Please reproduce the listing word for word. Pictures stay out.

Supplied data:

————

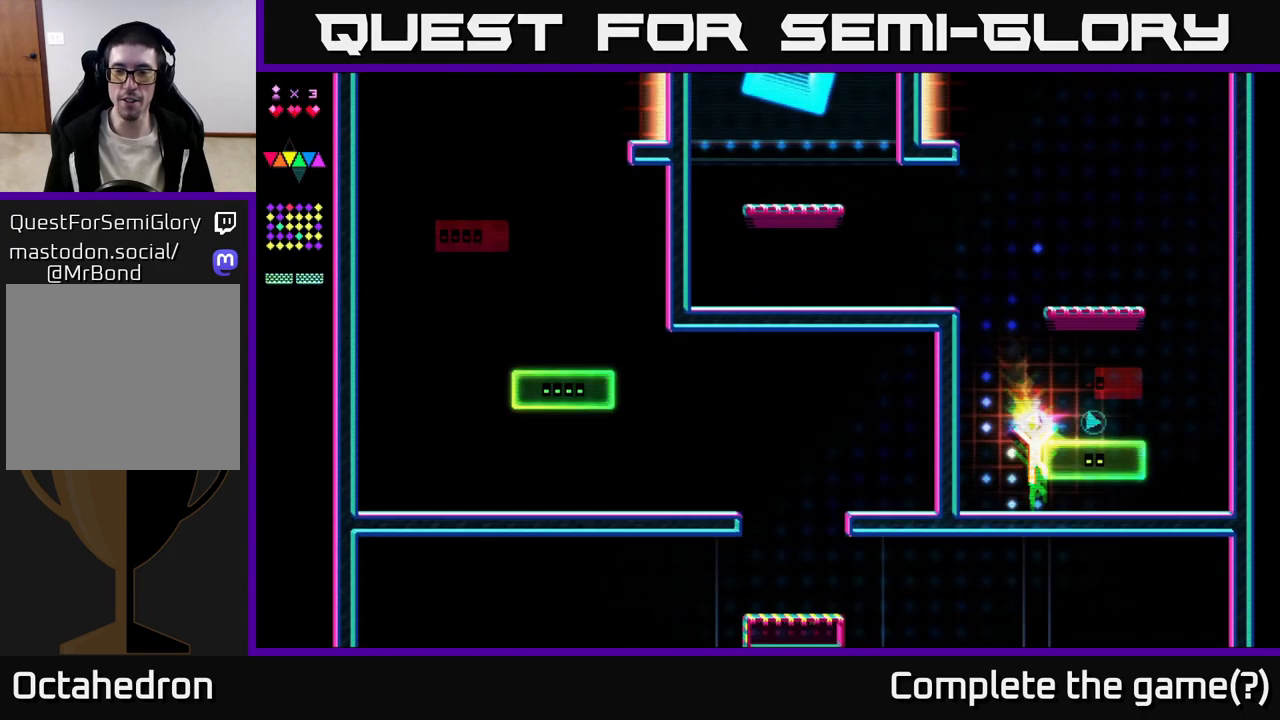
{"buttons": ["A", "DPAD_LEFT"], "right_stick": "center", "events": [[183, "A", "up"], [417, "DPAD_RIGHT", "up"], [467, "A", "down"], [483, "DPAD_LEFT", "down"]]}
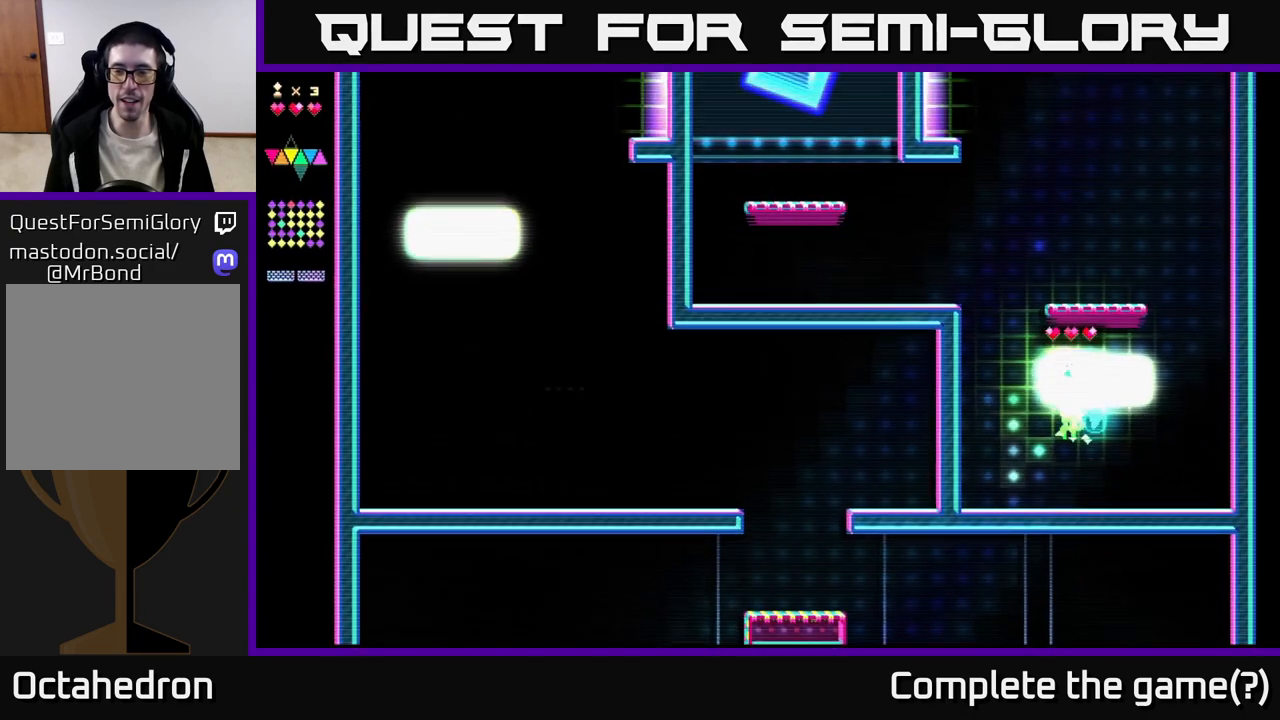
{"buttons": [], "right_stick": "center", "events": [[67, "DPAD_LEFT", "up"], [317, "A", "up"]]}
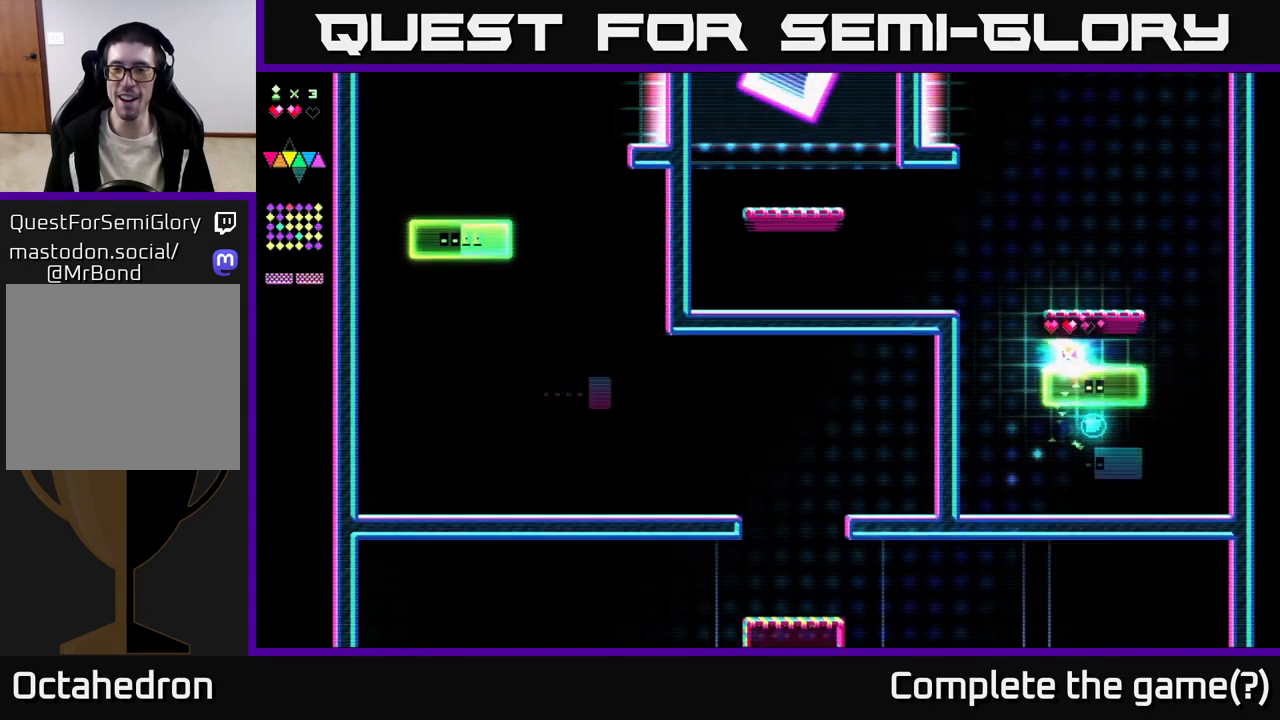
{"buttons": [], "right_stick": "center", "events": []}
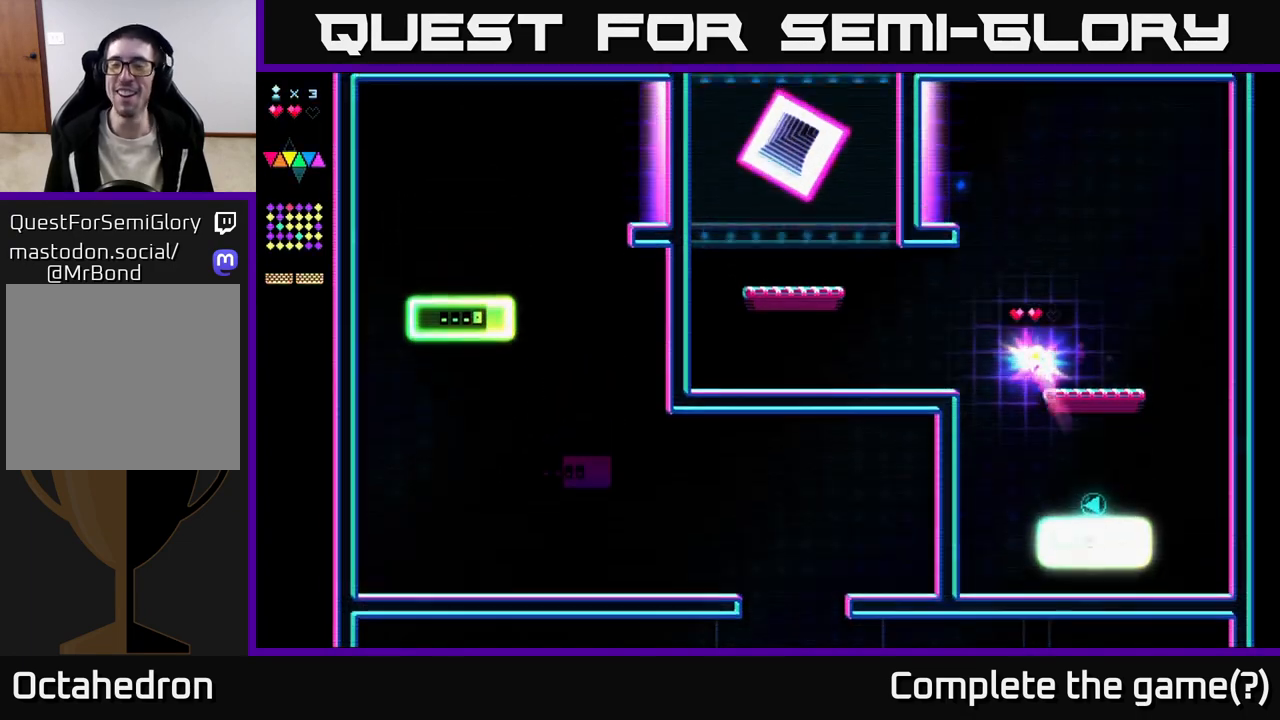
{"buttons": ["DPAD_RIGHT"], "right_stick": "center", "events": [[50, "DPAD_RIGHT", "down"], [233, "DPAD_RIGHT", "up"], [450, "DPAD_RIGHT", "down"]]}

————

Answer section:
{"buttons": ["A", "DPAD_LEFT"], "right_stick": "center", "events": [[183, "A", "up"], [417, "DPAD_RIGHT", "up"], [467, "A", "down"], [483, "DPAD_LEFT", "down"]]}
{"buttons": [], "right_stick": "center", "events": [[67, "DPAD_LEFT", "up"], [317, "A", "up"]]}
{"buttons": [], "right_stick": "center", "events": []}
{"buttons": ["DPAD_RIGHT"], "right_stick": "center", "events": [[50, "DPAD_RIGHT", "down"], [233, "DPAD_RIGHT", "up"], [450, "DPAD_RIGHT", "down"]]}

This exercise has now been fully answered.